The Jeopardy! hero’s tragedy is that, once a contestant, you are no longer in a test of knowledge. Every contestant knows the answers to at least 90 percent of the clues. It’s entirely about mastering the buzzer early. And because Jeopardy! is essentially a zero-sum contest, you are forced to take larger risks the longer you are unable to zone in on the rhythms of Alex Trebek’s speech.
Now back to the game. I am $1,000 in the hole with less than three minutes to go in Double Jeopardy. Any contestant who ends Double Jeopardy below zero dollars cannot compete in Final Jeopardy. I am acutely aware of this. I turned to the audience where my wife and several friends from Los Angeles were sitting. They had the same look my parents had when I struck out in little league: supportive and pitying.
I should also mention at this point that I am an incorrigible head case. Pressure, historically, triggers a life’s worth of phobias and insecurities that render me useless. Now add to that television cameras manned by a professional crew, a strictly timed trivia contest with a clock staring me down, a studio audience, and, uh, you know, Alex Trebek. Anyone who knows me much more than casually no doubt wanted to change the channel rather than watch me sulk to my demise.
The wave of anticipated humiliation began to well up in my spine. The corners of my mouth began to tick up, knowing they would have to wear a smile my brain did not order. Then something strange happened. My entire body rallied a feeling that I have only read about. Rather than conjuring up visions of a nationally televised embarrassment, I became strangely and undeniably relaxed. I mentally transported to my home arena, suddenly imbued with sofa-borne confidence.

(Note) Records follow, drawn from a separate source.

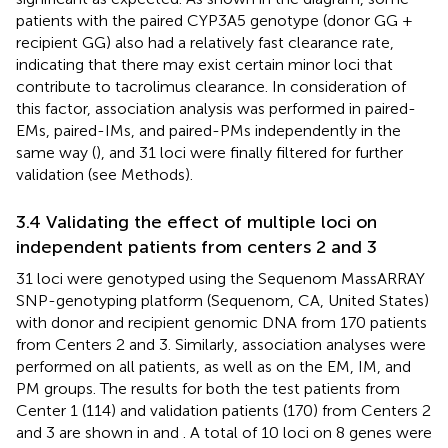
patients with the paired CYP3A5 genotype (donor GG +
recipient GG) also had a relatively fast clearance rate,
indicating that there may exist certain minor loci that
contribute to tacrolimus clearance. In consideration of
this factor, association analysis was performed in paired-
EMs, paired-IMs, and paired-PMs independently in the
same way (
), and 31 loci were finally filtered for further
validation (see Methods).
3.4 Validating the effect of multiple loci on
independent patients from centers 2 and 3
31 loci were genotyped using the Sequenom MassARRAY
SNP-genotyping platform (Sequenom, CA, United States)
with donor and recipient genomic DNA from 170 patients
from Centers 2 and 3. Similarly, association analyses were
performed on all patients, as well as on the EM, IM, and
PM groups. The results for both the test patients from
Center 1 (114) and validation patients (170) from Centers 2
and 3 are shown in
and
. A total of 10 loci on 8 genes were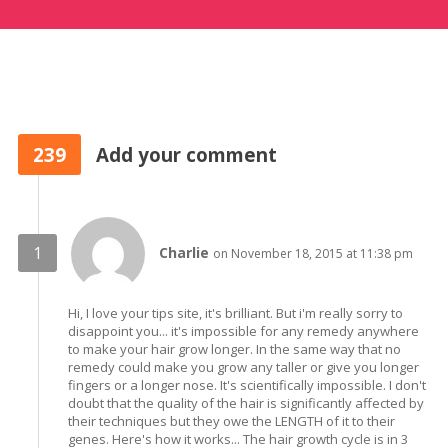
239
Add your comment
Charlie
on November 18, 2015 at 11:38 pm
Hi, I love your tips site, it's brilliant. But i'm really sorry to
disappoint you... it's impossible for any remedy anywhere
to make your hair grow longer. In the same way that no
remedy could make you grow any taller or give you longer
fingers or a longer nose. It's scientifically impossible. I don't
doubt that the quality of the hair is significantly affected by
their techniques but they owe the LENGTH of it to their
genes. Here's how it works... The hair growth cycle is in 3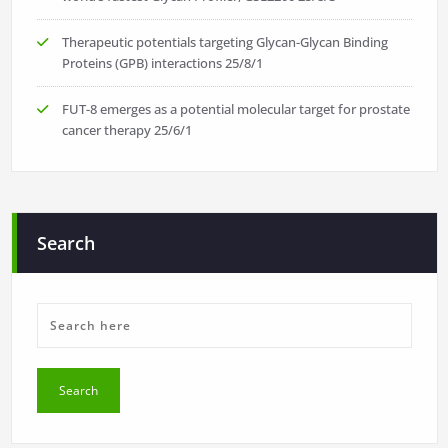
Therapeutic potentials targeting Glycan-Glycan Binding
Proteins (GPB) interactions
25/8/1
FUT-8 emerges as a potential molecular target for prostate
cancer therapy
25/6/1
Search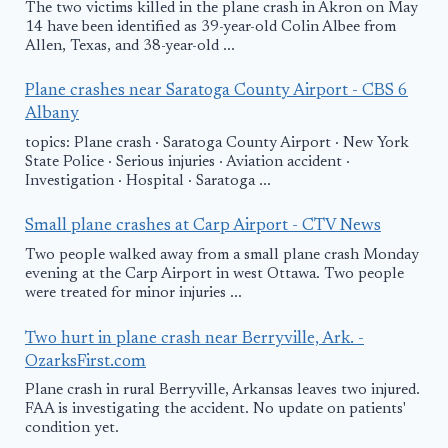
The two victims killed in the plane crash in Akron on May
14 have been identified as 39-year-old Colin Albee from
Allen, Texas, and 38-year-old ...
Plane crashes near Saratoga County Airport - CBS 6
Albany
topics: Plane crash · Saratoga County Airport · New York
State Police · Serious injuries · Aviation accident ·
Investigation · Hospital · Saratoga ...
Small plane crashes at Carp Airport - CTV News
Two people walked away from a small plane crash Monday
evening at the Carp Airport in west Ottawa. Two people
were treated for minor injuries ...
Two hurt in plane crash near Berryville, Ark. -
OzarksFirst.com
Plane crash in rural Berryville, Arkansas leaves two injured.
FAA is investigating the accident. No update on patients'
condition yet.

I stopped obsessing over the buzzer and began reacting to the clues organically. In the moment, I managed to visit a bit of perspective and embraced how incredibly fun this was. Then I proceeded to answer five out of the last seven clues, including a Daily Double and went into Final Jeopardy with $9,000. For a few moments, I was able to ignore the Weird Al Yankovic video “I Lost On Jeopardy!” that had been running on a loop inside my head for the previous 10 minutes.
How it all came crashing down. My self-actualized revelation at the tail end of Double Jeopardy was not enough to overcome the fact that the two women I was competing against were brilliant and unflappable. I answered Final Jeopardy correctly, they did too, and I finished in third place.
I will never tell this story without including that Alex Trebek and the entire production team were absolutely wonderful. They completely understand how alien this entire experience is to the bewildered trivia buffs marched in from the real world. It was uncomfortable, surreal, and one of the greatest experiences of my life.